SUPPLIED PASSAGE:
......

      Open models are pretty good at this point but the problem is that they are limited by the tooling and infrastructure that surrounds them. For example, the last time I tried to set up web search with an open model, the experience was pretty bad.
    • rTX5CMRXIfFG 5 minutes ago
      Affordability of hardware that can run local LLMs is a real factor, too. Not sure when RAM prices are going down, but with everything that’s happening and can happen in the world right now, it doesn’t look like it’ll drop in the near or medium-term
      • wahnfrieden 2 minutes ago
        No one is going to run models that are comparable to frontier locally without spending enormous sums for use at scale or in large orgs. Even with cheap RAM, you will still need a very large budget for frontier-level capability.

        Open models that are competitive with frontier will be used on shared hosts.

    • wahnfrieden 8 minutes ago
      Llama is not months behind GPT 5.5 Pro. I don't think Qwen or DeepSeek are either.
  • nl 5 minutes ago
    Quote:

    > “The two AI superpowers are going to start talking. We’re going to set up a protocol in terms of how do we go forward with best practices for AI to make sure nonstate actors don’t get a hold of these models,” Bessent told Joe Kernen on Thursday, on the sidelines of President Donald Trump’s two-day meeting in Beijing with Chinese President Xi Jinping.

    https://www.cnbc.com/2026/05/14/us-china-ai-rules-bessent-us...

    OpenAI is already talking openly about gated access to their models (see this OpenAI podcast episode for example: https://openai.com/podcast/#oai-podcast-episode-16)

    Separately there's also a very active effort to stop open weight releases.

    It's dangerous to those who think access to frontier intelligence is important.

  • coderenegade 23 minutes ago
    The distillation risk has been brewing for a while now. In a very real sense, the model is the data, so if the data is locked down because of how valuable it is, it was only a matter of time before fully open access to the models would be revoked.

    There's also an additional economic concern that rarely gets mentioned: because no one has cracked continual learning, keeping models up-to-date and filling in gaps in performance requires retraining on an ever growing dataset. Granted, you aren't starting from scratch each time, but the scaling required just to stay relevant looks daunting.

......

PROBLEM TO SOLVE:
Reproduce the portion of the forum thread on open AI models that begins with the words containing "Separately there's also" and ends with "intelligence is important.". The material that follows the forum thread is separate from it.

(Stored data entries)

......

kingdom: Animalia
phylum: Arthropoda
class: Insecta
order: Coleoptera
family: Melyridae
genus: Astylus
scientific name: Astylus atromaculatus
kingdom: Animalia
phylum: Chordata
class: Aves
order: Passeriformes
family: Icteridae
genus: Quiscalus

......

RESULT:
Separately there's also a very active effort to stop open weight releases.

    It's dangerous to those who think access to frontier intelligence is important.